Any change to Bear Stearns’ current space could take some time, brokers say, and may depend on a reevaluation by JPMorgan of its needs. “I don’t think you’ll see a lot of things happen overnight—I think it will take months,” said Robert Stella, a principal at brokerage CresaPartners.
JPMorgan, with 5.6 million square feet in Manhattan in mostly buildings it owns, according to CB Richard Ellis’ figures, has said it intends to move its investment-banking headquarters to 383 Madison. Such an acknowledgment begs the question of what on earth will happen to the investment-banking headquarters it had intended to build downtown on Port Authority land across from Ground Zero.
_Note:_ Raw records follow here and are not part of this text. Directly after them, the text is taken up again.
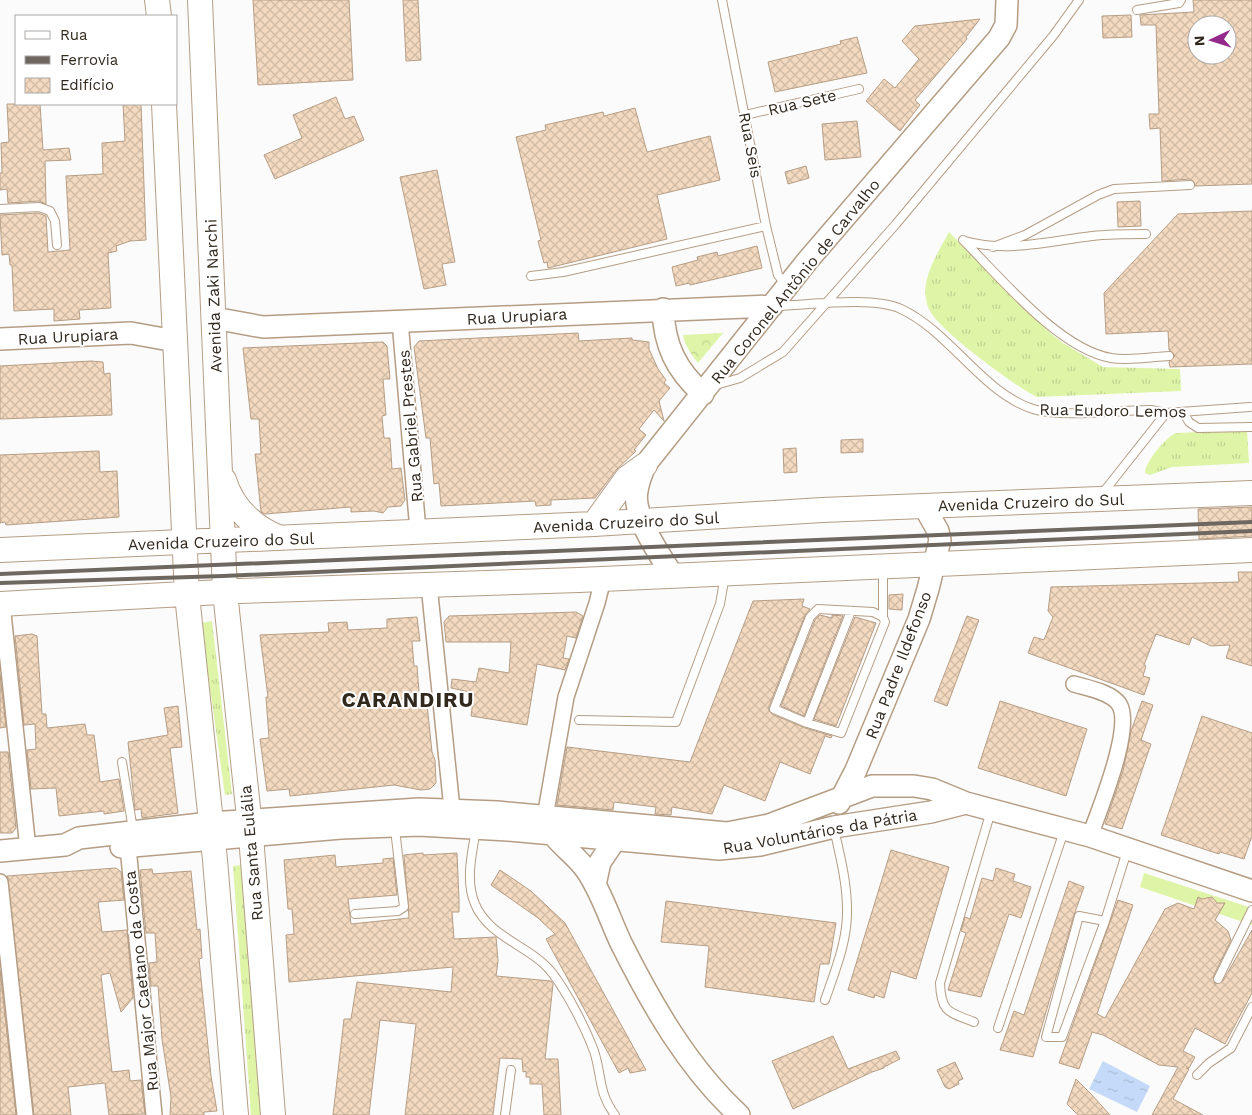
<svg xmlns="http://www.w3.org/2000/svg" width="1252" height="1115" font-family="'Work Sans',sans-serif">
	<defs>
		<pattern id="grass-tufts" width="24" height="20" patternUnits="userSpaceOnUse" patternTransform="scale(1.25)"><rect width="24" height="20" fill="#def5a8"/><path d="M3 7l-1-3M5 7V3M7 7l1-3M15 17l-1-3M17 17v-4M19 17l1-3" fill="none" stroke="#bfd290"/></pattern>
		<pattern id="park-crowns" width="20" height="18" patternUnits="userSpaceOnUse" patternTransform="scale(1.25)"><rect width="20" height="18" fill="#def5a8"/><path d="M2 6a3 3 0 1 1 6 0M12 15a3 3 0 1 1 6 0" fill="none" stroke="#bfd290"/></pattern>
		<pattern id="water-ripples" width="26" height="14" patternUnits="userSpaceOnUse" patternTransform="scale(1.25)"><rect width="26" height="14" fill="#c5daf8"/><path d="M2 4q2-2 4 0t4 0M15 11q2-2 4 0t4 0" fill="none" stroke="#aabbd4"/></pattern>
		<pattern id="building-cross-hatch" width="8" height="8" patternUnits="userSpaceOnUse" patternTransform="scale(1.25)"><rect width="8" height="8" fill="#f2d9bf"/><path d="M0 0l8 8M0 8l8-8" fill="none" stroke="#d0baa4"/></pattern>
	</defs>
	<rect width="100%" height="100%" fill="#fbfbfb"/>
	<!-- grass -->
	<path fill="url(#grass-tufts)" d="M949,232L1050,333L1063,343L1103,367L1180,369L1181,391L1037,397C1016,387 940,331 930,311C927,307 926,298 925,293C925,272 940,249 949,232Z
		M1247,430L1249,463L1172,467L1150,475L1145,473C1145,462 1166,437 1176,433Z
		M212,621L232,794L225,795L201,623Z
		M242,865L262,1115H251L233,866Z"/>
	<!-- park -->
	<path fill="url(#park-crowns)" d="M723,333L698,363C691,354 685,346 683,335Z"/>
	<!-- garden -->
	<path fill="#def5a8" d="M1144,873L1252,908V925L1140,887Z"/>
	<!-- water -->
	<path fill="url(#water-ripples)" d="M1103,1061L1150,1086L1137,1112L1089,1089Z"/>
	<!-- building -->
	<path fill="url(#building-cross-hatch)" stroke="#b69e85" fill-rule="evenodd" d="M253,0H349L353,80L258,85Z
		M403,0H418L421,60L406,61Z
		M1193,0H1252V184L1195,186L1194,182L1190,179L1162,181L1160,128L1150,129L1149,114H1159L1156,25H1141L1140,15L1194,12ZM1197,25H1227V55H1197Z
		M1131,15L1132,37L1103,38L1102,16Z
		M980,19L966,37L967,39L915,100L920,105L900,131L866,101L884,79L895,88L919,59L902,41L915,26Z
		M857,37L867,73L775,92L768,62L841,44L840,41Z
		M336,97L345,119L354,116L364,140L275,179L264,155L302,138L293,115Z
		M7,104H40L43,150L69,148L71,160L45,161L46,204L39,201L8,203L7,189L0,190V173H2L1,143L9,142Z
		M123,104H141L146,240L130,241L116,246L117,251L108,253L111,308L79,310L80,319L54,321V309L14,311L12,265H10L9,254L2,255L0,215L38,213L46,216L48,252L70,250L66,176L103,174L102,143L125,141Z
		M635,108L647,152L710,136L720,180L657,195L667,239L548,268L547,262L544,263L538,241L541,240L516,137L546,130L545,125L603,112L604,116Z
		M857,121L861,157L825,160L822,124Z
		M806,166L809,178L788,184L785,172Z
		M437,170L455,262L442,264L446,285L424,289L400,177Z
		M1140,201L1141,226L1118,227L1117,202Z
		M1252,211V364L1170,367L1169,362L1175,356L1169,350L1168,331L1106,334L1104,293L1178,214Z
		M757,246L762,268L690,285V283L676,286L672,267L698,260L697,257L717,252L718,256Z
		M578,333L579,341L632,338V340L649,342V349L658,369L666,380L664,383L670,388L659,401L664,421L654,410L639,429L646,435L634,450L636,451L616,470L595,498L551,500V505L536,506L535,501L441,506L439,483L434,484L430,438H426L414,347L419,341Z
		M383,342L387,346L390,379H383L386,415L382,416L384,438H390L392,469L401,468L405,500L401,506L388,507L383,513L374,511L351,512V507L265,514L261,512L255,454H261L259,419H251L243,348Z
		M91,361L103,362L104,374L110,373L112,415L0,419V366Z
		M863,439V452L841,453V440Z
		M796,448L797,472L784,473L783,449Z
		M99,451L100,472L117,471L119,517L6,525L5,522L0,523V455Z
		M1252,507V536L1199,539L1198,509Z
		M1238,572H1252V666L1226,658L1230,645L1211,646L1192,637L1189,645L1156,634L1144,665L1146,666L1143,676L1150,678L1144,695L1028,653L1034,637L1044,640L1053,617L1048,611L1051,587L1239,582Z
		M903,594L902,610L889,609V595Z
		M804,599L802,606L810,609L805,615L768,709L772,714L805,728L832,736L831,738L825,736L810,774L780,762L765,801L724,785L712,814L672,807L671,815L655,814L656,807L614,802L613,810L557,805L567,747L690,762L753,601Z
		M576,612L583,616L576,638L567,636L563,658L569,659L565,670L537,664L527,725L471,716L474,693L451,688L452,679L476,682L479,668L509,673L511,642H446L444,622L449,616Z
		M820,615L832,618V615L843,616L804,716L781,706L815,620Z
		M967,616L979,620L947,706L934,701Z
		M417,617L420,641H412L414,666H417L420,705L427,704L432,752L435,760L436,783L430,789L421,790L394,785L290,796L289,789L267,791L260,739L269,738L266,697H268L260,635L329,632L328,623L347,622L348,630L387,628V619Z
		M855,617L876,623L836,726L814,719Z
		M32,634L37,636L42,714H46L47,728L85,724L87,735H94L100,782L119,779L124,811L104,814V811L59,816L56,788L31,789L27,750L36,749L35,724L24,725L15,636Z
		M0,674L6,727L0,728Z
		M1000,701L1087,729L1066,796L978,768Z
		M1142,701L1153,705L1141,740L1151,744L1122,829L1105,824L1123,771L1131,731Z
		M178,706L182,747L170,748L178,813L142,818L141,809L135,810L128,742L168,735L164,708Z
		M1202,716L1252,733V836L1244,859L1220,852L1219,854L1161,835Z
		M0,752H8L16,828L12,833H0Z
		M891,850L949,867L916,979L891,971L884,998L875,995L874,998L848,990Z
		M423,853V855L457,853L459,900V912H452L454,939L496,937L498,961L496,976L551,981L553,984L545,1059H558L561,1115H544L542,1084H530V1077H526V1071L523,1072L522,1059L500,1058L493,1115H405L416,1024L380,1020L369,1115H333L344,1019H351L357,982L451,992L453,967L289,982L286,935L294,934L292,909H288L284,860L335,855L336,867L383,863V859L393,858L397,895L348,899L351,924L409,918L404,855Z
		M116,868L121,872L124,900L98,902L102,932L127,930L133,998L121,1012L110,973L101,975L112,1072L129,1070L130,1081L141,1080L145,1114L109,1115L105,1083L68,1087L71,1115H34L7,876Z
		M996,868L1015,874L1013,881L1031,887L1021,918L1009,914L981,997L948,990L966,933L961,931L965,917L970,919L982,878L993,881Z
		M152,869L153,874L191,871L197,930L200,929L202,958L199,959L211,1076L217,1111L204,1112V1115H170L171,1097L162,1039L158,986H151L149,963L157,962L155,933H146L140,870Z
		M500,870L531,891L565,923L646,1070L630,1073L628,1068L619,1073L546,939L555,934L538,918L491,885Z
		M1069,881L1084,887L1074,915L1033,1057L1000,1050L1014,1011L1024,1015Z
		M1198,897L1202,899L1212,897L1217,903H1225L1215,920L1228,931L1231,940L1213,977L1215,984L1223,981L1252,930V993L1225,1044L1195,1028L1183,1051L1195,1057L1189,1068H1186L1189,1069L1173,1099L1203,1115H1152L1178,1067L1159,1065L1103,1035L1092,1032L1079,1069L1059,1063L1118,900L1133,905L1097,1014L1105,1018L1165,909L1178,903L1194,909Z
		M666,901L836,923L829,964H820L814,1002L705,987L709,946L661,942Z
		M0,970L16,1115H0Z
		M833,1036L848,1069L896,1051L900,1059L884,1067V1068L872,1072L793,1109L772,1061Z
		M955,1062L963,1079L958,1081L959,1084L949,1089L945,1087L937,1070Z
		M1076,1079L1092,1095L1110,1115H1078L1067,1104Z"/>
	<g fill="none" stroke-linecap="round" stroke-linejoin="round">
		<!-- lane casing -->
		<g stroke="#b59d84" stroke-width="10">
			<path id="lane" d="M722,0L766,226L778,275L786,285
				M1137,10L1179,3L1181,0
				M745,115L859,89
				M0,209L39,207L50,211L55,221L57,245
				M963,240C1001,278 1059,349 1111,358C1129,361 1151,357 1169,356
				M965,241C1007,253 1050,241 1092,236C1110,234 1128,234 1146,234
				M993,247L1025,235L1098,195L1114,189L1190,185
				M531,276L563,272L766,226
				M777,306C809,305 873,296 901,309C949,331 984,394 1033,409C1060,418 1120,410 1151,410L1166,413L1250,407
				M716,385L740,378L783,352L896,224L1053,36L1079,0
				M1183,412L1189,422L1198,428L1251,427
				M1102,494L1166,413
				M818,609L873,612L883,617L885,622L841,733L807,723L774,709L810,617Z
				M883,617V569
				M579,720L676,722L720,604L725,575
				M807,723L851,611
				M122,762L133,830
				M476,829C472,854 465,880 475,904C489,938 532,946 553,974C568,994 585,1027 594,1051C602,1075 598,1093 615,1115
				M355,914L398,911L404,907L395,829
				M1079,916L1105,921L1062,1037H1046Z
				M1105,921L1127,851
				M1218,979L1252,910
				M825,1000C835,971 848,940 847,909C847,883 840,855 834,829
				M974,1022C949,1012 941,1013 940,983L991,811
				M998,1028L1064,831
				M1197,1075L1209,1063L1231,1048L1252,1007
				M505,1115L511,1070"/>
		</g>
		<!-- street casing -->
		<g stroke="#b59d84" stroke-width="18">
			<path id="street" d="M400,321L418,531
				M429,585L452,809
				M2,604L28,849
				M1074,684C1087,688 1111,692 1119,704C1134,727 1099,810 1090,836
				M545,817L566,697L597,603L603,579
				M128,847L154,1115
				M0,882L25,1115"/>
		</g>
		<!-- secondary casing -->
		<g stroke="#b59d84" stroke-width="24">
			<path id="secondary" d="M663,309C664,345 676,370 703,394
				M214,318L263,327L772,306
				M0,339L131,333L175,341
				M673,576C660,555 632,516 637,491C638,482 642,473 645,465L808,260L999,38L1006,25L1007,0
				M839,803L856,770L919,619L928,589L940,540L938,531L924,506
				M551,832C562,847 577,856 587,871C602,893 610,920 621,943C652,1005 688,1068 739,1115
				M121,847L341,828L419,825L508,830L719,849L760,845L834,827L931,812L966,803
				M0,851L65,845L79,838L210,823L419,809L497,812L727,833L769,825L872,786H914L932,789L966,803L1090,836L1252,891
				M595,885L600,862L615,840"/>
		</g>
		<!-- primary casing -->
		<g stroke="#b59d84" stroke-width="26">
			<path id="primary" d="M157,0L159,16
				M200,0L225,592L251,836L273,1115
				M164,104L187,595L215,860L236,1115
				M224,480C233,509 253,527 280,538
				M594,524L627,478L645,465
				M0,550L594,524L822,510L1252,493
				M0,604L239,591L579,580L1252,550"/>
		</g>
		<!-- lane -->
		<use href="#lane" stroke="#fff" stroke-width="8"/>
		<!-- street -->
		<use href="#street" stroke="#fff" stroke-width="15"/>
		<!-- secondary -->
		<use href="#secondary" stroke="#fff" stroke-width="21"/>
		<!-- primary -->
		<use href="#primary" stroke="#fff" stroke-width="24"/>
		<!-- rail -->
		<path stroke="#6d6760" stroke-width="4" d="M0,574L1252,522
			M0,583L223,576L1252,531"/>
	</g>
	<g text-anchor="middle" stroke-width="4" stroke-linejoin="round" paint-order="stroke">
		<!-- street labels -->
		<g font-size="16" fill="#31281e" stroke="#fff">
			<text transform="translate(802 102) rotate(-13)" y="6">Rua Sete</text>
			<text transform="translate(751 145) rotate(79)" y="6">Rua Seis</text>
			<text transform="translate(795 281) rotate(-51)" y="6">Rua Coronel Antônio de Carvalho</text>
			<text transform="translate(213 296) rotate(-92)" y="6">Avenida Zaki Narchi</text>
			<text transform="translate(517 316) rotate(-3)" y="6">Rua Urupiara</text>
			<text transform="translate(68 336) rotate(-3)" y="6">Rua Urupiara</text>
			<text transform="translate(1113 410) rotate(1)" y="6">Rua Eudoro Lemos</text>
			<text transform="translate(410 426) rotate(-95)" y="6">Rua Gabriel Prestes</text>
			<text transform="translate(1031 502) rotate(-2)" y="6">Avenida Cruzeiro do Sul</text>
			<text transform="translate(626 522) rotate(-3)" y="6">Avenida Cruzeiro do Sul</text>
			<text transform="translate(221 541) rotate(-2)" y="6">Avenida Cruzeiro do Sul</text>
			<text transform="translate(898 665) rotate(-69)" y="6">Rua Padre Ildefonso</text>
			<text transform="translate(820 831) rotate(-10)" y="6">Rua Voluntários da Pátria</text>
			<text transform="translate(251 853) rotate(-95)" y="6">Rua Santa Eulália</text>
			<text transform="translate(141 981) rotate(-96)" y="6">Rua Major Caetano da Costa</text>
		</g>
		<!-- district labels -->
		<g font-size="21" font-weight="bold" letter-spacing="1" fill="#31281e" stroke="#fff">
			<text x="408" y="707">CARANDIRU</text>
		</g>
	</g>
	<!-- legend -->
	<rect x="15" y="15" width="162" height="90" fill="#ffffff" stroke="#ada9a5"/>
	<rect x="25" y="31" width="25" height="8" fill="#ffffff" stroke="#ada9a5"/>
	<text x="60" y="40" font-size="15" fill="#31281e">Rua</text>
	<rect x="25" y="56" width="25" height="8" fill="#6d6760" stroke="#ada9a5"/>
	<text x="60" y="65" font-size="15" fill="#31281e">Ferrovia</text>
	<rect x="25" y="78" width="25" height="15" fill="url(#building-cross-hatch)" stroke="#ada9a5"/>
	<text x="60" y="90" font-size="15" fill="#31281e">Edifício</text>
	<!-- north arrow -->
	<g transform="translate(1212 40) rotate(266)"><circle r="24" fill="#ffffff" stroke="#ada9a5"/>
	<path d="M0-4L9 19L0 12L-9 19Z" fill="#95298b"/>
	<text y="-8" font-size="14" font-weight="bold" text-anchor="middle" fill="#31281e">N</text>
	</g>
</svg>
That planned 40-plus-story building had, at least according to preliminary designs, a giant goiter jutting out to hold 60,000-square-foot trading floors.
The Port Authority says it thinks JPMorgan is still committed to the site. “We basically have every indication that JPMorgan continues to see the building as an attractive location,” Port Authority spokeswoman Candace McAdams said.
The 2007 agreement to erect the building was nonbinding, and there still is a partially demolished tower on the site, the former Deutsche Bank building, that hasn’t gotten an inch shorter since a fatal fire last summer (though full asbestos abatement begins next week). Given that JPMorgan may get its trading-floor fix at 383 Madison, a government official said the shape of JPMorgan’s tower downtown may now change, and the company still appeared interested in building at the site.
The building at 383 Madison is considered a gem by many in the industry and is thought to be worth more than $1 billion.